_Document_
Button status for each controller is returned as an 8-bit report in the following order: A, B, Select, Start, Up, Down, Left, Right. On plug-in controllers (the NES and AV Famicom) and the first controller of the original Famicom, all buttons are present. However, on the original Famicom's second controller the Select and Start buttons are absent, and the encoder chip returns 0 instead: A, B, 0, 0, Up, Down, Left, Right. Because these buttons do not exist, games for the Famicom should never require the second player to press Select or Start.
In the NES and Famicom, the top three (or five) bits are not driven, and so retain the bits of the previous byte on the bus. Usually this is the most significant byte of the address of the controller port—0x40. Certain games (such as Paperboy) rely on this behavior and require that reads from the controller ports return exactly $40 or $41 as appropriate. See: Controller reading: unconnected data lines.
Due to the presence of internal pull-up resistors, and the internal inverter, any pin without power connected will return zero, as shown above in the diagrams.
Because the Famicom controllers are permanently attached, some games (such as Castlevania II - Simon's Quest) allow the use of the player 3 and 4 data for players 1 and 2.
A Super NES controller can be wired to the NES controller port, and it returns a 16-bit report in a similar order: B, Y, Select, Start, Up, Down, Left, Right, then A, X, L, R, and four 0 bits.

_Short task A_
In the records, rename "locality" to "site" in the lines starting at the one containing "family: Viburnaceae" and ending at the one containing "name author: Meisn.". Give only those lines back, with nothing else altered.

_Source data_
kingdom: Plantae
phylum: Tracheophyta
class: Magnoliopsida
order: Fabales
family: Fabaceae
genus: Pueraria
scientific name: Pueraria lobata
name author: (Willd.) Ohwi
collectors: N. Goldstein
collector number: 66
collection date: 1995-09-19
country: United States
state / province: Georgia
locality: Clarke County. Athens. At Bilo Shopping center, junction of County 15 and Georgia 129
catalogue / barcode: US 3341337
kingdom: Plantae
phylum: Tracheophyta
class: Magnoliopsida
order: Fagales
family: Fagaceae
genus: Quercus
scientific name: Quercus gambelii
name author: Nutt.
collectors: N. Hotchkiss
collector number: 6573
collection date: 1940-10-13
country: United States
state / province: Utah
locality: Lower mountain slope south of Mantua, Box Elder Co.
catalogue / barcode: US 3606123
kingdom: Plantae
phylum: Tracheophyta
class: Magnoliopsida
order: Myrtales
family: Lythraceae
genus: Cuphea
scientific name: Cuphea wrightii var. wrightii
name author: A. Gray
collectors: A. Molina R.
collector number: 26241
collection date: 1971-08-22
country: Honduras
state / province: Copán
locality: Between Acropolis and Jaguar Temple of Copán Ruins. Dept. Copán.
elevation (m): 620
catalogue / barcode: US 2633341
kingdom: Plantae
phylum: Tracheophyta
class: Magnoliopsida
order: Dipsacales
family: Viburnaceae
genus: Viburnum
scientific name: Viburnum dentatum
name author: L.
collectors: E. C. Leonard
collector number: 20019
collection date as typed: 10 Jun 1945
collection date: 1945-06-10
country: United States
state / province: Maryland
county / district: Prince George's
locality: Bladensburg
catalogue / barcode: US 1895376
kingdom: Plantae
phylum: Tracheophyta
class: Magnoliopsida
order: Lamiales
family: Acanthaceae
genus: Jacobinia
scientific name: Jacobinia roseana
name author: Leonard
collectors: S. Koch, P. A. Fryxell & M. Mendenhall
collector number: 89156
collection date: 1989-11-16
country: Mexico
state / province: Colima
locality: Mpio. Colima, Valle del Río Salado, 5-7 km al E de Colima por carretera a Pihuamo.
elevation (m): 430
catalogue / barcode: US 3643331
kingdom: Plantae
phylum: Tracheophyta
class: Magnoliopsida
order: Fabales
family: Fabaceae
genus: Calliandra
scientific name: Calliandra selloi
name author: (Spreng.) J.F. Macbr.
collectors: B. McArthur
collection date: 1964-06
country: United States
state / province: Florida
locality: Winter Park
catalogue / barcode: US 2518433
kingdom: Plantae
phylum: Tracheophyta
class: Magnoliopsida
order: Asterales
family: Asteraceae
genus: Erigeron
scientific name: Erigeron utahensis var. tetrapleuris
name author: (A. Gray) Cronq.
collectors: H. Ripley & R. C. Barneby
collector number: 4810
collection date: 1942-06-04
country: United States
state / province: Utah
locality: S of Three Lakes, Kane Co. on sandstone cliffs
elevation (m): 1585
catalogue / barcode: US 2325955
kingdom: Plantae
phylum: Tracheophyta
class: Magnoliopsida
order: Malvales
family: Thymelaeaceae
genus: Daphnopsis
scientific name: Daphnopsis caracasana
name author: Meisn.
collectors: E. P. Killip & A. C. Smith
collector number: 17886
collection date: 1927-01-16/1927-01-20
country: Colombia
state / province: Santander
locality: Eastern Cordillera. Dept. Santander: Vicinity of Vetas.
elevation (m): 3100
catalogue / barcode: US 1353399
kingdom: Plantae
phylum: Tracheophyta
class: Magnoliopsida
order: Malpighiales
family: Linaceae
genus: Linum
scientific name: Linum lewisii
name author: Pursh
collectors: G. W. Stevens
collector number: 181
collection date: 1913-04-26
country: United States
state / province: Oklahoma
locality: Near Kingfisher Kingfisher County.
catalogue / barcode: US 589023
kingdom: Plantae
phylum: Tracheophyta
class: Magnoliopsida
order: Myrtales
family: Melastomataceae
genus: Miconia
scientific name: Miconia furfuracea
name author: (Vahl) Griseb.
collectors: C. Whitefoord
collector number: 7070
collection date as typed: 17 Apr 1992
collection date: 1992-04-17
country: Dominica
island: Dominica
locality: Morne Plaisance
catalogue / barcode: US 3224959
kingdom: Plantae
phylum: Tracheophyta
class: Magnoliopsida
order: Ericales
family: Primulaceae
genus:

_Short task B_
Answer these questions from the text on NES controller reading:
(i) In what order are the buttons listed in the 8-bit report?
(ii) What values must controller port reads return for games such as Paperboy?
(iii) How long is the report from a Super NES controller wired to the NES port?

_Output A_
family: Viburnaceae
genus: Viburnum
scientific name: Viburnum dentatum
name author: L.
collectors: E. C. Leonard
collector number: 20019
collection date as typed: 10 Jun 1945
collection date: 1945-06-10
country: United States
state / province: Maryland
county / district: Prince George's
site: Bladensburg
catalogue / barcode: US 1895376
kingdom: Plantae
phylum: Tracheophyta
class: Magnoliopsida
order: Lamiales
family: Acanthaceae
genus: Jacobinia
scientific name: Jacobinia roseana
name author: Leonard
collectors: S. Koch, P. A. Fryxell & M. Mendenhall
collector number: 89156
collection date: 1989-11-16
country: Mexico
state / province: Colima
site: Mpio. Colima, Valle del Río Salado, 5-7 km al E de Colima por carretera a Pihuamo.
elevation (m): 430
catalogue / barcode: US 3643331
kingdom: Plantae
phylum: Tracheophyta
class: Magnoliopsida
order: Fabales
family: Fabaceae
genus: Calliandra
scientific name: Calliandra selloi
name author: (Spreng.) J.F. Macbr.
collectors: B. McArthur
collection date: 1964-06
country: United States
state / province: Florida
site: Winter Park
catalogue / barcode: US 2518433
kingdom: Plantae
phylum: Tracheophyta
class: Magnoliopsida
order: Asterales
family: Asteraceae
genus: Erigeron
scientific name: Erigeron utahensis var. tetrapleuris
name author: (A. Gray) Cronq.
collectors: H. Ripley & R. C. Barneby
collector number: 4810
collection date: 1942-06-04
country: United States
state / province: Utah
site: S of Three Lakes, Kane Co. on sandstone cliffs
elevation (m): 1585
catalogue / barcode: US 2325955
kingdom: Plantae
phylum: Tracheophyta
class: Magnoliopsida
order: Malvales
family: Thymelaeaceae
genus: Daphnopsis
scientific name: Daphnopsis caracasana
name author: Meisn.

_Output B_
(i) A, B, Select, Start, Up, Down, Left, Right.
(ii) Exactly $40 or $41, as appropriate.
(iii) 16 bits.